Was ich mir so insgesamt erhoffe:
1. Recht entspannter Arbeitsmarkt, auch ohne Promotion. Könnte ich als 32-33-jähriger Absolvent Probleme bei der Stellensuche haben?
2. Relativ breit gefächerte Möglichkeiten, falls Apotheker-Tätigkeiten mir nicht zusagen: Zugang zu Stellen, die ich auch als Biomediziner für einen Quereinstieg interessant fand, die aber auch oft (und teilweise nur) für Pharmazeuten ausgeschrieben sind: Regulatory Affairs, Pharmakovigilanz, Qualitätsmanagement. Gerade über das PJ hat man dann die Möglichkeit, bei o.g. Feldern bereits einen Fuß in die Tür zu bekommen.
3. Man tut etwas "sinnvolleres" und vor allem anwendungsbezogeneres als in der Grundlagenforschung und wenn man nur der Oma ihre Schmerztabletten verkauft. Arbeit im Gesundheitswesen fand ich schon immer reicht reizvoll.
4. Relativ geregelte Arbeitszeiten. Gelegentliche Nachtdienste oder Wochenenddienste sind für mich kein Problem, zumindest werden die ja meist in irgendeiner Form ausgeglichen.
5. Man nimmt die Arbeit normalerweise nicht mit nach Hause, so wie das in der Forschung oft der Fall ist, wo man abends noch Experimente plant, Paper raussucht, sich Gedanken zu sonstwas machen muss. Ich würde gern die Arbeit verlassen und mich im Feierabend nicht mehr damit beschäftigen müssen.
6. In der Apotheke flache Hierarchien, kleine Teams, dadurch für mich angenehmeres Arbeitsklima, kein "Abhängigkeits- und Bitstellergefühl" wie man es an der Uni gegenüber dem Prof verspürt.
7. Spätestens nach ein paar Jahren kennt man sich aus, fühlt sich nicht ständig überfordert mit seiner Arbeit.
8. Deutlich weniger Frustrationspotenzial, weniger Stress (ok, bei einer Führungsposition in der Industrie vielleicht nicht).
Was mich etwas abschreckt ist der Chemieanteil im Studium, aber ich denke, das ist keine unüberwindbare Hürde. Im alten Studium hatte ich jedenfalls mit Chemie wenige Probleme, wenn es auch nicht unbedingt mein Lieblingsfach war.

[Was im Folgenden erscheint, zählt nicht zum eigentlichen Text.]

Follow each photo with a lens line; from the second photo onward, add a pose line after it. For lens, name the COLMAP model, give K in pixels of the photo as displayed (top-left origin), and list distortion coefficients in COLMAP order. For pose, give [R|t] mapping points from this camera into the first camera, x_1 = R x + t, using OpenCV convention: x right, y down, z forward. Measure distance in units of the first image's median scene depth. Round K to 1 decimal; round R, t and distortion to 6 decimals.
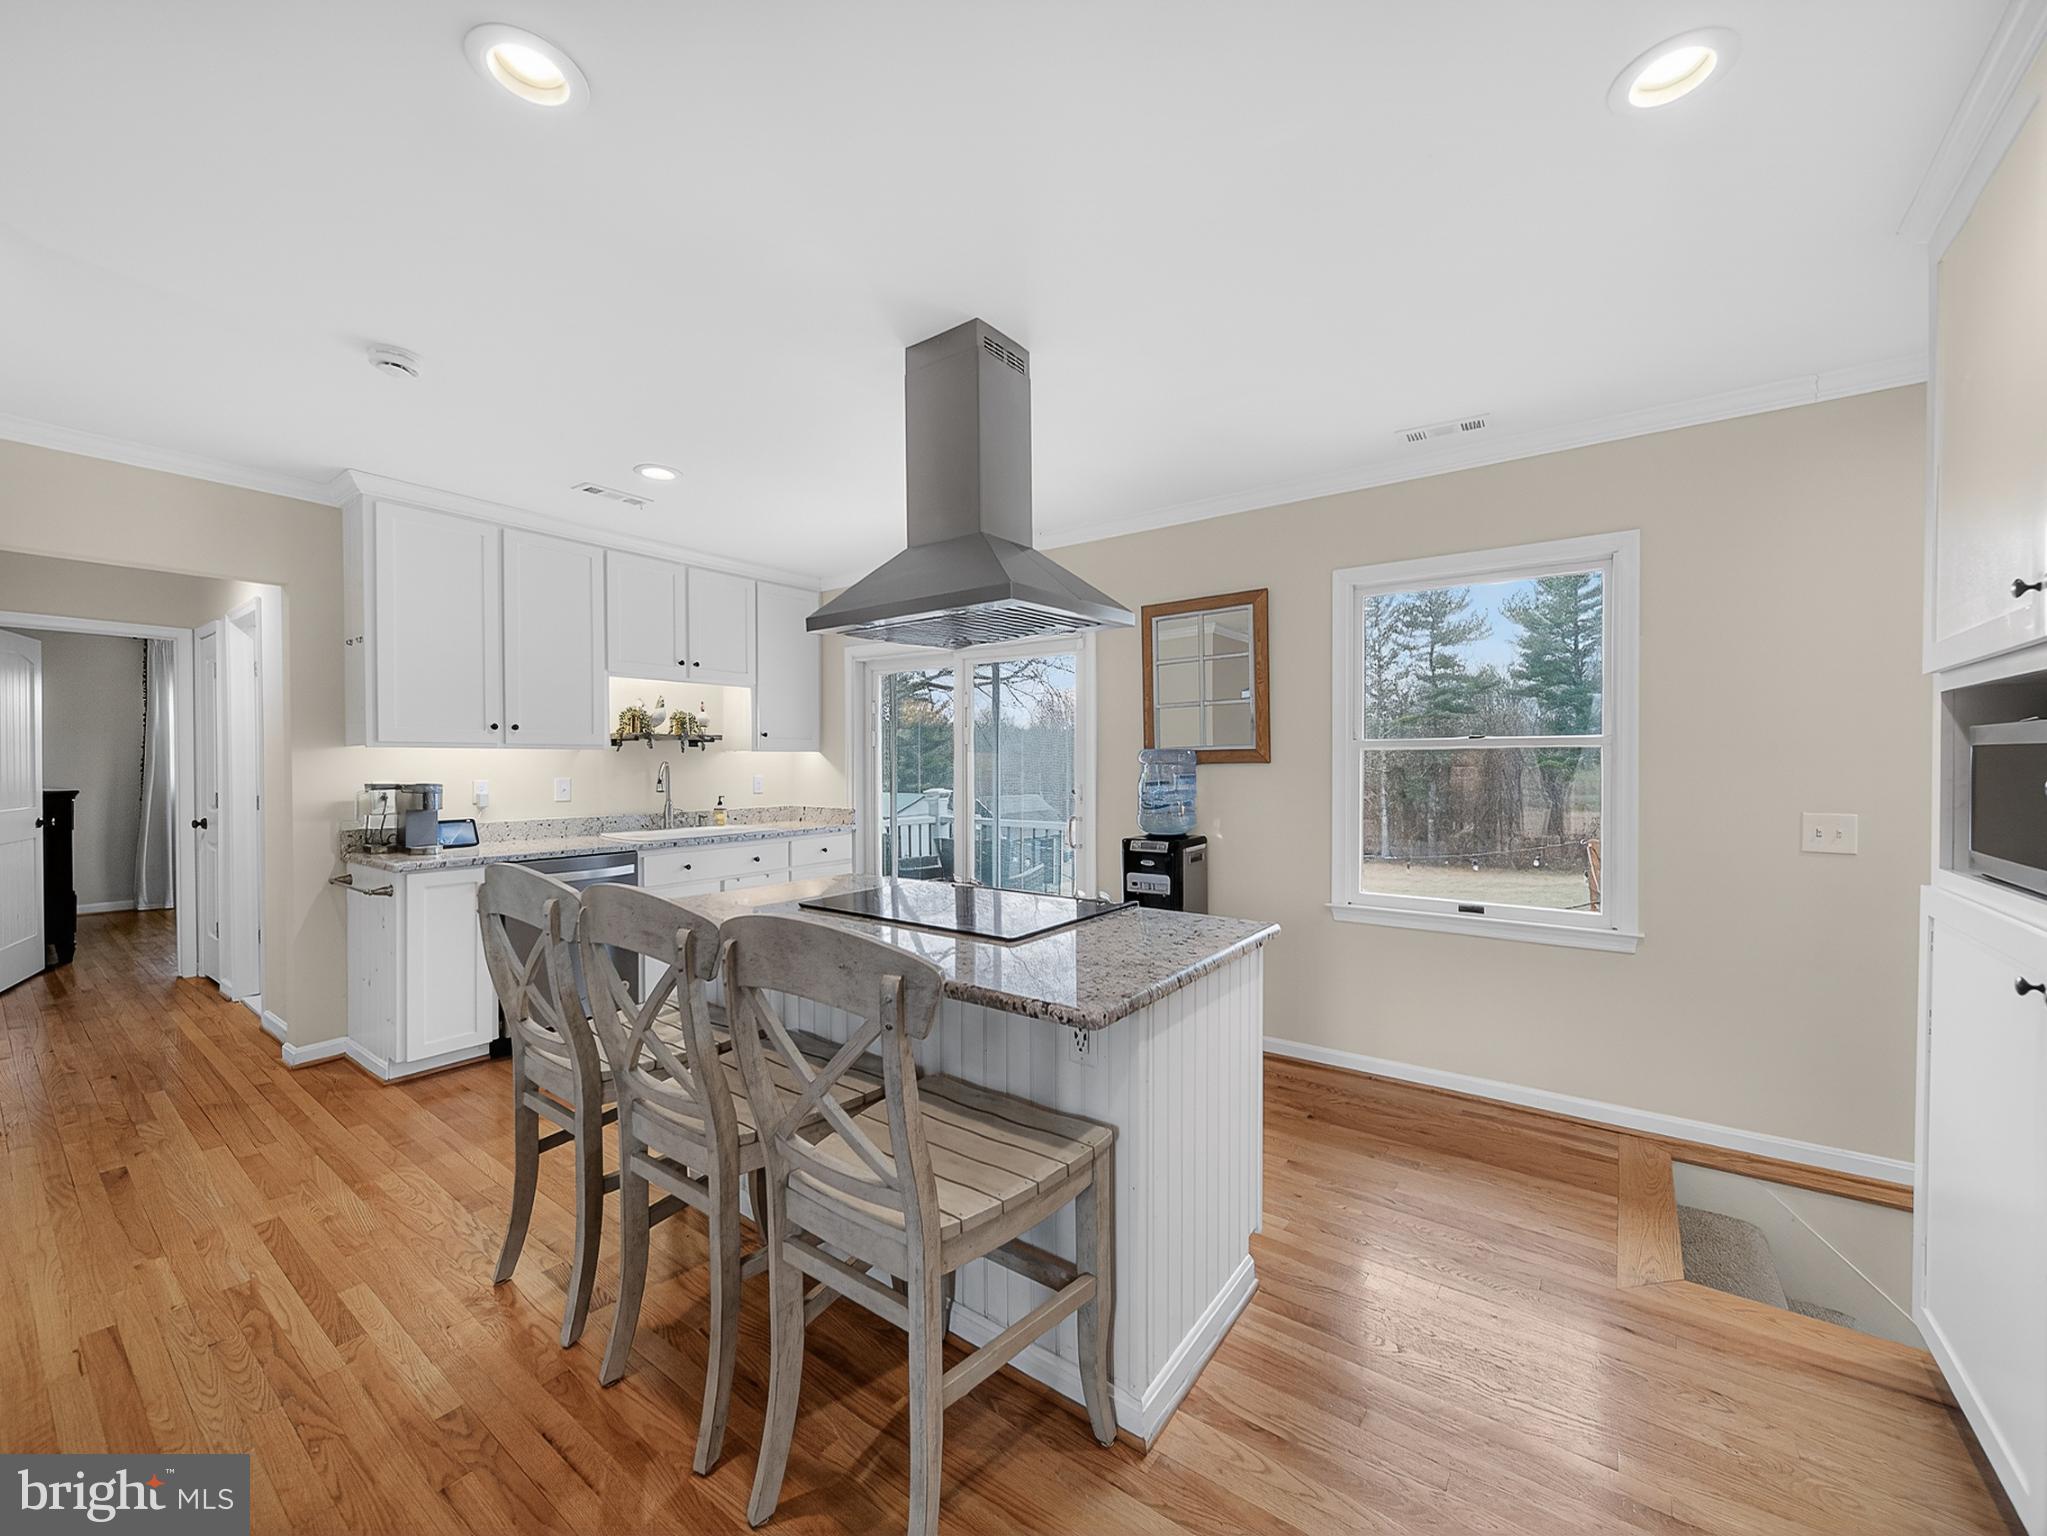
lens RADIAL K [[806.7, 0, 1026.5], [0, 806.7, 764.4], [0, 0, 1]] dist [-0.001690, -0.001257]
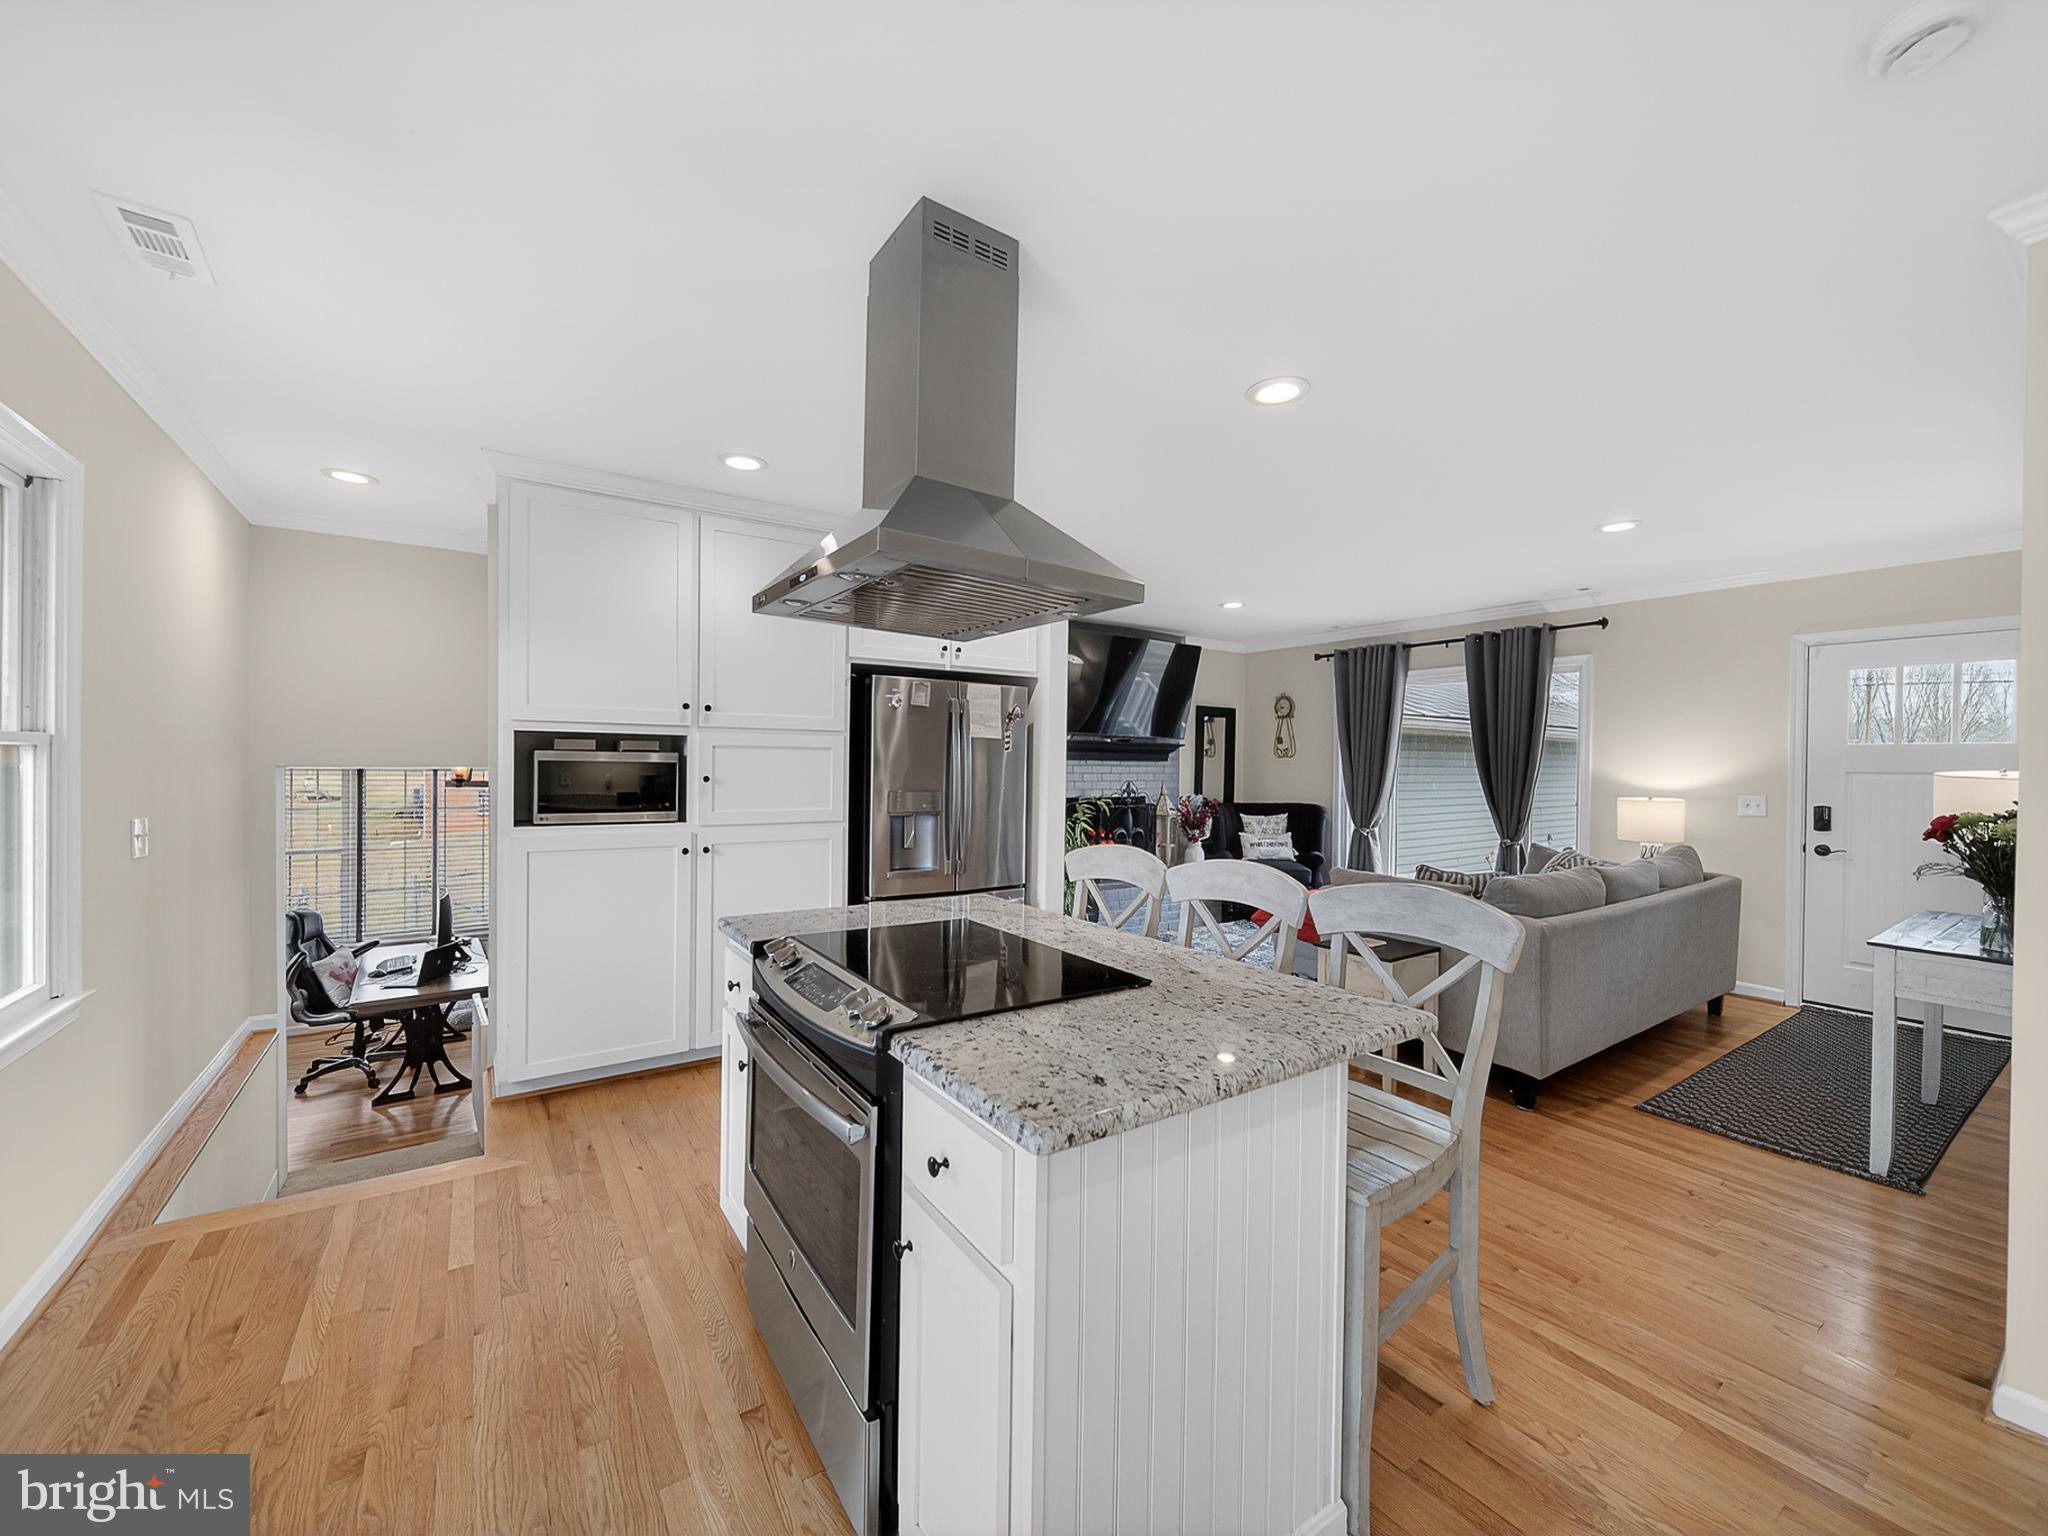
lens RADIAL K [[807.0, 0, 1022.4], [0, 807.0, 772.8], [0, 0, 1]] dist [-0.001690, -0.001257]
pose [[-0.942607, -0.013652, 0.333626, -0.247908], [-0.009688, 0.999861, 0.013544, -0.013231], [-0.333765, 0.009535, -0.942608, 1.029593]]
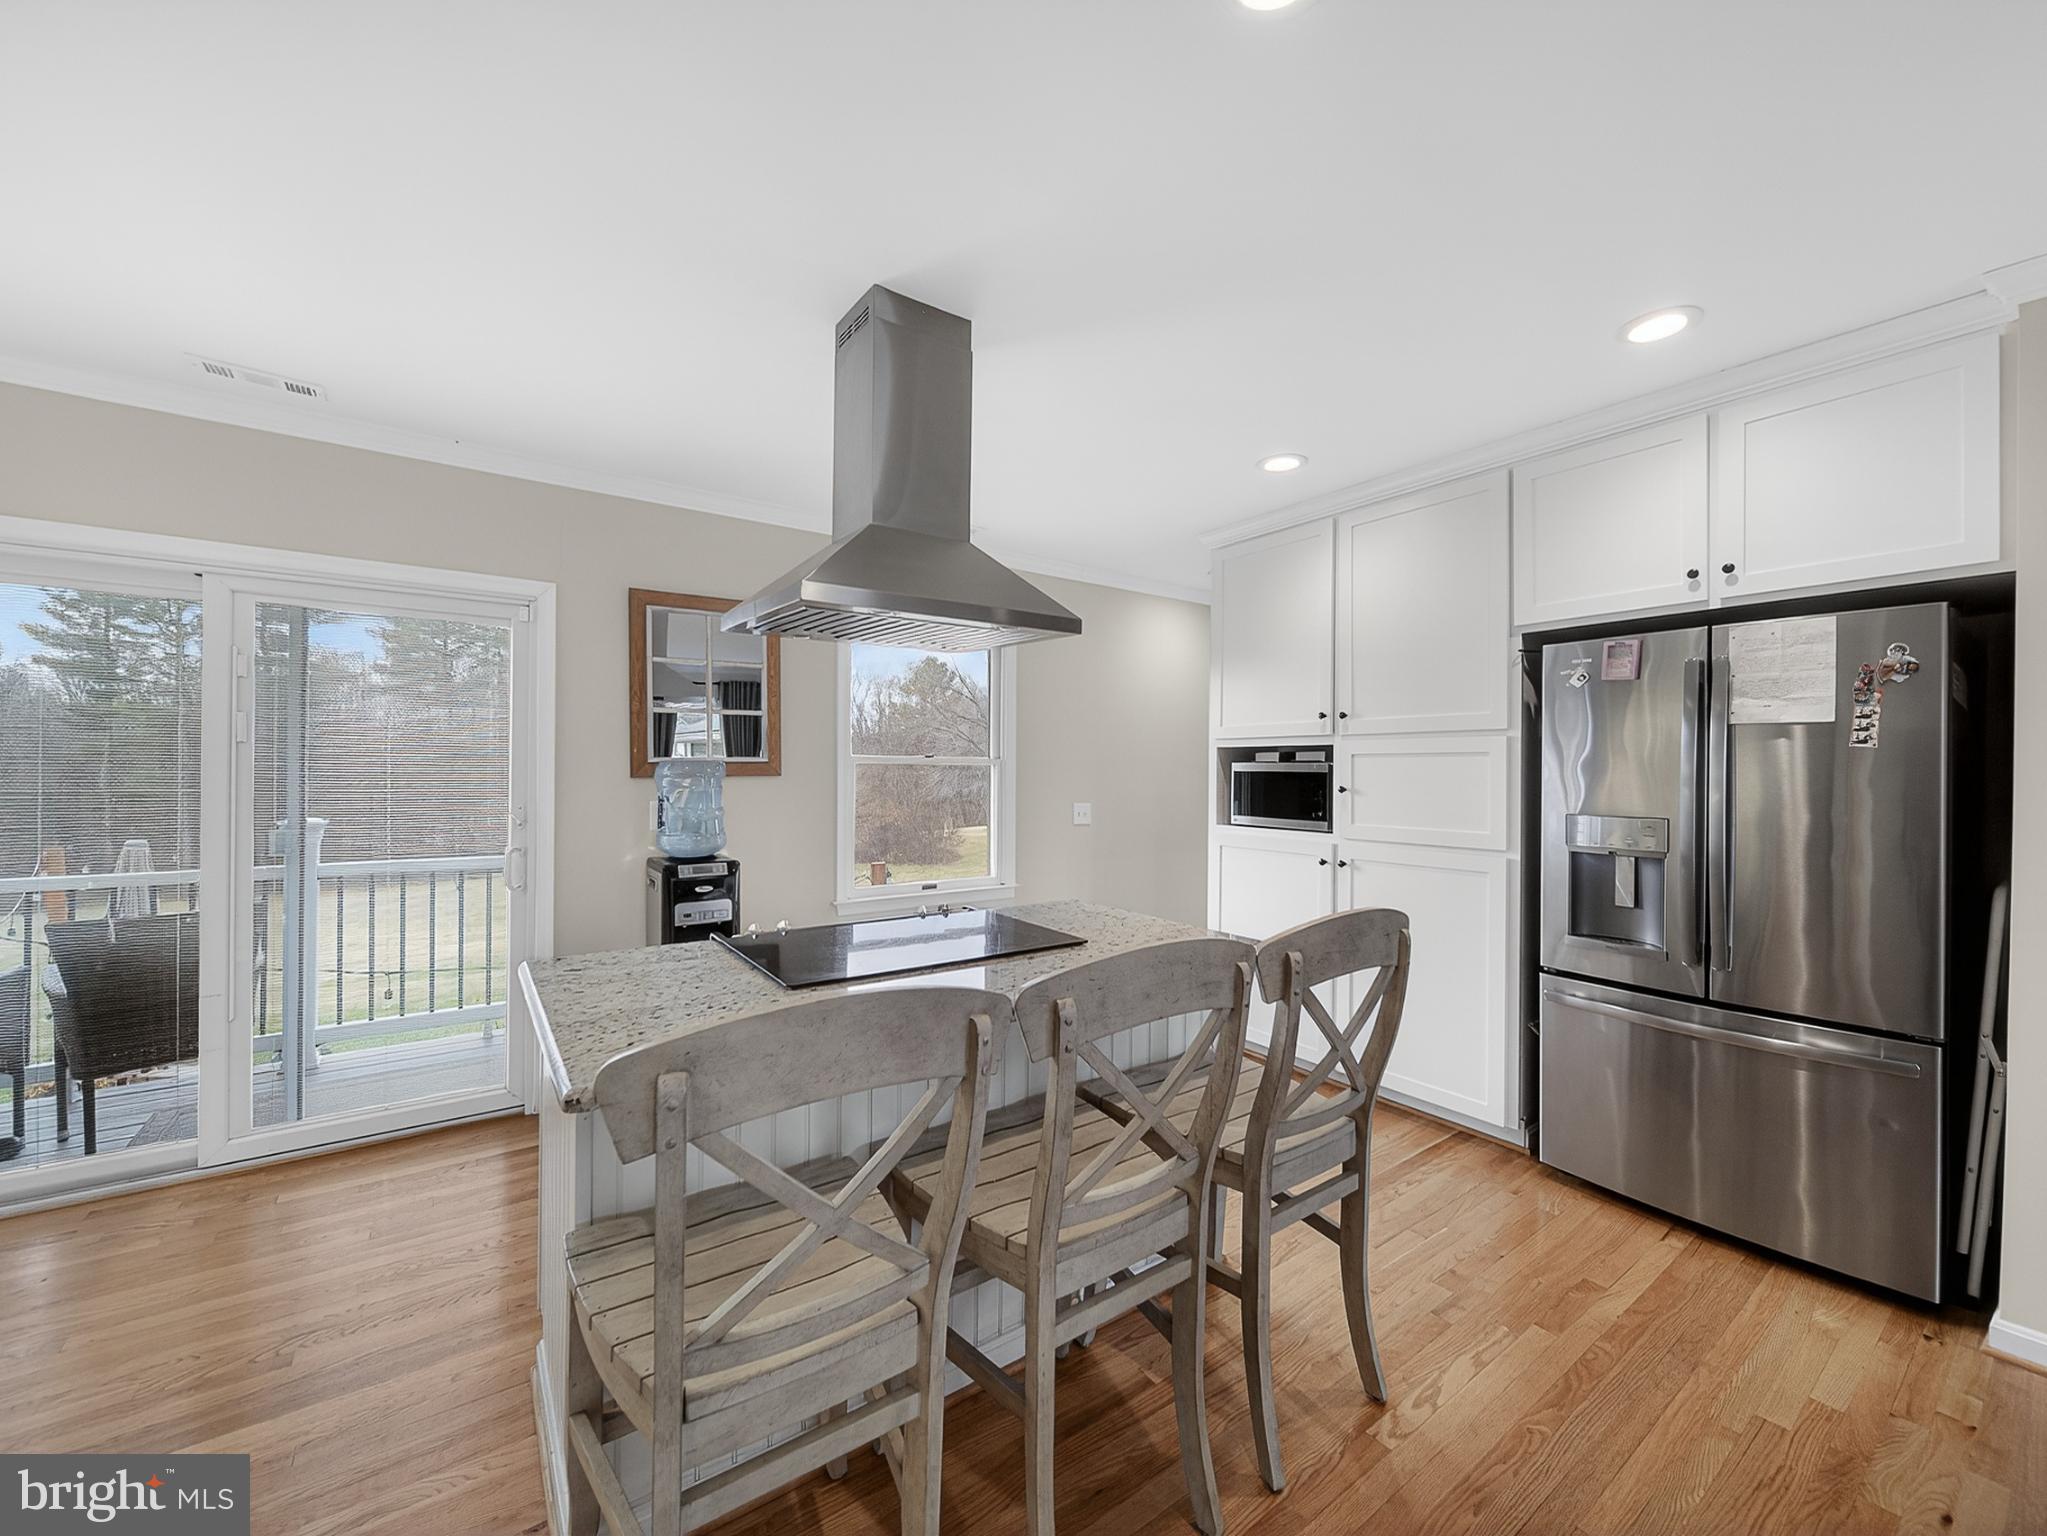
lens RADIAL K [[806.7, 0, 1031.5], [0, 806.7, 766.5], [0, 0, 1]] dist [-0.001690, -0.001257]
pose [[0.301378, 0.006462, 0.953483, -0.532621], [-0.004802, 0.999975, -0.005259, -0.009090], [-0.953493, -0.002993, 0.301402, 0.356222]]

Das Studium an sich stelle ich mir eher so vor, dass man sich durch einiges durchbeißt, aber dafür die Aussichten hinterher angenehm sind, also quasi umgekehrt wie bei meinem vorherigen Studium.
Was meint ihr? Habe ich relativ realistische Hoffnungen oder ist das eher ein "the grass is always greener on the other side..." Syndrom, das von meiner momentanen Unzufriedenheit geprägt ist?
Würdet ihr mir zu einem Zweitstudium raten oder eher nicht? Ich habe auch noch ein paar andere Plan-B-Lösungen (z.B. Medizin, da sind aber sowohl die Zulassung zum Zweitstudium, als auch das Stress- und Frustpotenzial ein gewisses Hindernis), aber Pharmazie klingt für mich bislang am attraktivsten.